Advantage is available via web and mobile browsers but the service lacks CRM connectors and mobile apps.

The Corporate Data Show Podcast

"Effective sales is not just about how many people to contact at the company, but who are the right people and what should I say to them."
The Corporate Data Show Podcast

I was privileged to be recently interviewed by Rick Holmes for the Corporate Data Show podcast.  The two of us discussed the benefits of sales intelligence, how sales intelligence differs from business intelligence, data collection methods, CRM and MAP integrations, ABSD, and sales triggers.

Rick is the CEO of Every Market Media so also very knowledgeable about the content industry.  EMM is a compiler of US and global B2B Emails.

Sales Navigator Gmail & SFDC Connectors

LinkedIn rolled out a trio of enhancements to its Sales Navigator offering to assist with Salesforce synchronization, Gmail integration, and mobile app discovery.

To improve the Salesforce experience, Navigator is no longer requiring sales reps to manually identify which contacts should be downloaded from SFDC to Sales Navigator.  While SFDC describes this as improved synchronization, it basically downloads leads and accounts to Sales Navigator.  Unlike sales intelligence services which support bisynchronous data sharing, no LinkedIn account or lead intelligence is uploaded or available for updating SFDC records.  The system does flag which records are in SFDC so that reps can manually key information from LinkedIn to SFDC.

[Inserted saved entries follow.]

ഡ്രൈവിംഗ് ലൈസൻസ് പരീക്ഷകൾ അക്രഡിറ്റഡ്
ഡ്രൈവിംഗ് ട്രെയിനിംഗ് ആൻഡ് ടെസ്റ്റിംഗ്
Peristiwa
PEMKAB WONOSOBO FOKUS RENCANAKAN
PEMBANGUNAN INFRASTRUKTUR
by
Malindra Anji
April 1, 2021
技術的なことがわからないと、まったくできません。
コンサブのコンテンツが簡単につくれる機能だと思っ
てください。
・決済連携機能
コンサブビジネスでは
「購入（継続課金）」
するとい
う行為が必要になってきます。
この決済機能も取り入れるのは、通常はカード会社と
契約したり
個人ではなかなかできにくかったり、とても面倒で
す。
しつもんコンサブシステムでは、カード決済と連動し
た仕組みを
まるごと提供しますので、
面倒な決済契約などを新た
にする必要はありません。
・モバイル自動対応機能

Sales Navigator provides automated SFDC synching and flags which leads are available within SFDC.
Sales Navigator provides automated SFDC synching and flags which leads are available within SFDC.

To assist with messaging, LinkedIn now offers a Chrome extension for Gmail.  The extension provides integrated access to public LinkedIn profiles and social contact information as a right-handed information bar.  If a contact is not in Navigator, users can quickly add him or her as a lead without exiting the Inbox.  Icebreakers such as shared connections, experiences, and interests help shape account or prospect messaging.  TeamLink information is also displayed.

The Gmail Chrome extension provides LinkedIn contact intelligence within the Gmail Inbox. Users can identify icebreakers and TeamLink connections.
The Gmail Chrome extension provides LinkedIn contact intelligence within the Gmail Inbox. Users can identify icebreakers and TeamLink connections.

The final enhancement is to the Sales Navigator Android and iOS apps which will now display up to ten daily account or lead recommendations based upon user preferences.  Recommendations will expire after 24 hours and be replaced with fresh recommendations.

LinkedIn noted that over 25% of Sales Navigator users “solely” use the Navigator app for account intelligence.

“Our goal for Sales Navigator is to be an important part of the daily lives of sales professionals, and we believe these enhancements will get us that much closer,” said Senior Product Manager Tom Lee.  “Ultimately, we want to help sales professionals build deeper relationships by working smarter, not harder, and this reinforces our commitment to make them more efficient and effective every day.